WHAT NEEDS TO BE DONE:
Scan the material that follows. Copy every line containing the word "mathrm".

•••••

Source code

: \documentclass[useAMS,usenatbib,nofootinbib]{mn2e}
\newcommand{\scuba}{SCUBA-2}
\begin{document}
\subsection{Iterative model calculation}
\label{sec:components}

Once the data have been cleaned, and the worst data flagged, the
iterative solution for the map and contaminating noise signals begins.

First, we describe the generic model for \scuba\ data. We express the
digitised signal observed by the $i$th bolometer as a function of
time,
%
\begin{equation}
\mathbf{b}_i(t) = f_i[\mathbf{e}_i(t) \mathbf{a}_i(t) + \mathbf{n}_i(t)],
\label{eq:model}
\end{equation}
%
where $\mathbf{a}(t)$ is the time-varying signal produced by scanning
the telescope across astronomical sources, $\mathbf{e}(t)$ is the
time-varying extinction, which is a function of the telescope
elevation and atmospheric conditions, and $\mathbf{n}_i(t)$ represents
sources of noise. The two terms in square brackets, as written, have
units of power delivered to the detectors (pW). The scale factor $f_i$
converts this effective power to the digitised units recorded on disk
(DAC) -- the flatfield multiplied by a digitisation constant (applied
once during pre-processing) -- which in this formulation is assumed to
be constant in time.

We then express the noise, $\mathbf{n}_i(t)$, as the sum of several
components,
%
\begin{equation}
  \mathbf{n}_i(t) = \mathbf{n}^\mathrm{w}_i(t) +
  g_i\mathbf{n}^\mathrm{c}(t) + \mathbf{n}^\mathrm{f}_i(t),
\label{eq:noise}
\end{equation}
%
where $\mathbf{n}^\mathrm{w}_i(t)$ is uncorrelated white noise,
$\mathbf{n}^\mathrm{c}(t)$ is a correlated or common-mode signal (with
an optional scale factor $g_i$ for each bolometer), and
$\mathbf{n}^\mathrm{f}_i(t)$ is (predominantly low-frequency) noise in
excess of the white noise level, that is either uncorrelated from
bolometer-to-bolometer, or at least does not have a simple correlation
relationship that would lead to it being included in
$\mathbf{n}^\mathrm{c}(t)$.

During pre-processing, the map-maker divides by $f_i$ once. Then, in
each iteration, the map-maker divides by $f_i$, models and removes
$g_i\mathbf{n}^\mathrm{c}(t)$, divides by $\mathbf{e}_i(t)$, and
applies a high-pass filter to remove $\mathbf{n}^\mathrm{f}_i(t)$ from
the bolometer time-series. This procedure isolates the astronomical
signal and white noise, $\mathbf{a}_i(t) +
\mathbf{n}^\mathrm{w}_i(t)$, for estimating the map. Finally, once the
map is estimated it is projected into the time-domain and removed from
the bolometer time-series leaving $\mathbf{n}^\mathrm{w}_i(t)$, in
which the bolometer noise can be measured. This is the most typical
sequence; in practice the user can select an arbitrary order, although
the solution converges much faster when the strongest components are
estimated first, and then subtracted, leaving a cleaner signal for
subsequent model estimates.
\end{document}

•••••

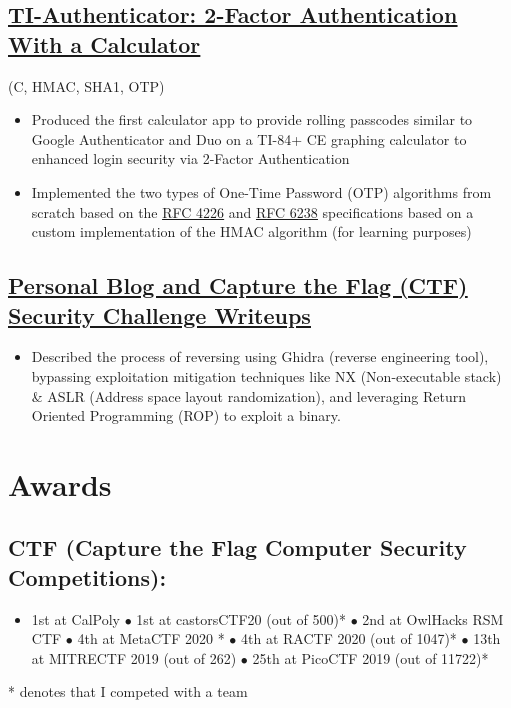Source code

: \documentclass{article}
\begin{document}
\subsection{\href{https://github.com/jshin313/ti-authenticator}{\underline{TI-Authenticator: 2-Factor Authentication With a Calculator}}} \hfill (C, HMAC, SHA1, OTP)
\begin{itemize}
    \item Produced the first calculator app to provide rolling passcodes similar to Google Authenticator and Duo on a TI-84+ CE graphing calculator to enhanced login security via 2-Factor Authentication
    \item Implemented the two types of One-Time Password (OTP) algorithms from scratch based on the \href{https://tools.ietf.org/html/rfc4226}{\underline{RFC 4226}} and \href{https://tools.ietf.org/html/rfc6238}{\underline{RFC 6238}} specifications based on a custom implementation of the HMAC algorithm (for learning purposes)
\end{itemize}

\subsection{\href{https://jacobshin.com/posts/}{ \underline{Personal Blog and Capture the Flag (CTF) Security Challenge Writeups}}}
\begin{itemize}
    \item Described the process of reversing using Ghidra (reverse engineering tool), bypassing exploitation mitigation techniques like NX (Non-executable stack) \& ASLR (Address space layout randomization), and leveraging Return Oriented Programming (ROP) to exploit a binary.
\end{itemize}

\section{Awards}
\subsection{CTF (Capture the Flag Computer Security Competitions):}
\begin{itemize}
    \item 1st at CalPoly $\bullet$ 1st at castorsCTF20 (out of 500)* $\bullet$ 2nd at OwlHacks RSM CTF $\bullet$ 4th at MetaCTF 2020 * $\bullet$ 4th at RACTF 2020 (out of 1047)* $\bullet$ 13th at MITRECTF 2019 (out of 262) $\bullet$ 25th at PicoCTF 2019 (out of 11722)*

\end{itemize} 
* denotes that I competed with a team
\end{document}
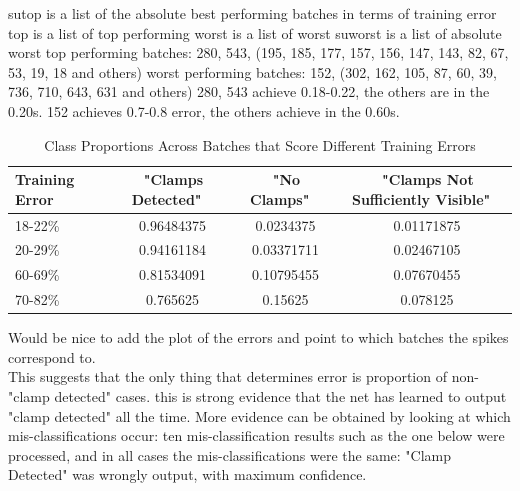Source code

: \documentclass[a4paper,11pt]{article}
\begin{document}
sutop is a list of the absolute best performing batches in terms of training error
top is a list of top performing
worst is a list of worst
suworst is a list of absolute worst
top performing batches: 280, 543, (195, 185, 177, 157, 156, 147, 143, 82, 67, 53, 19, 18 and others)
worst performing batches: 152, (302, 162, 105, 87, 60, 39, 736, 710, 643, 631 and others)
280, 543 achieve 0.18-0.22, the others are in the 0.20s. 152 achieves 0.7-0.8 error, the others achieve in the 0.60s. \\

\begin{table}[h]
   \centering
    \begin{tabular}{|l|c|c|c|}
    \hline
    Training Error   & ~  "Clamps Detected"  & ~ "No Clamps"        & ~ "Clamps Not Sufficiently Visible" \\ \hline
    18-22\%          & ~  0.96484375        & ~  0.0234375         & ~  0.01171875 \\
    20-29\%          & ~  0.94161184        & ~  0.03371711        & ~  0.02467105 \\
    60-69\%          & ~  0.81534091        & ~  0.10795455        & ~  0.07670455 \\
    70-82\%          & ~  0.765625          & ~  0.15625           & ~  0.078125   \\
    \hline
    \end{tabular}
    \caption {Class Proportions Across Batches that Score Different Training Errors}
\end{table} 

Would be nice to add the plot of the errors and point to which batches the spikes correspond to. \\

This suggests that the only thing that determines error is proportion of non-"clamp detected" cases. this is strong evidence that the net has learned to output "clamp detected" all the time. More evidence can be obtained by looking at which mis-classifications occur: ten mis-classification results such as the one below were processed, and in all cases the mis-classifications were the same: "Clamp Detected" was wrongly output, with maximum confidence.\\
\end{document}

•••••

COMPLETED EXERCISE:
  \mathbf{n}_i(t) = \mathbf{n}^\mathrm{w}_i(t) +
  g_i\mathbf{n}^\mathrm{c}(t) + \mathbf{n}^\mathrm{f}_i(t),
where $\mathbf{n}^\mathrm{w}_i(t)$ is uncorrelated white noise,
$\mathbf{n}^\mathrm{c}(t)$ is a correlated or common-mode signal (with
$\mathbf{n}^\mathrm{f}_i(t)$ is (predominantly low-frequency) noise in
$\mathbf{n}^\mathrm{c}(t)$.
$g_i\mathbf{n}^\mathrm{c}(t)$, divides by $\mathbf{e}_i(t)$, and
applies a high-pass filter to remove $\mathbf{n}^\mathrm{f}_i(t)$ from
\mathbf{n}^\mathrm{w}_i(t)$, for estimating the map. Finally, once the
the bolometer time-series leaving $\mathbf{n}^\mathrm{w}_i(t)$, in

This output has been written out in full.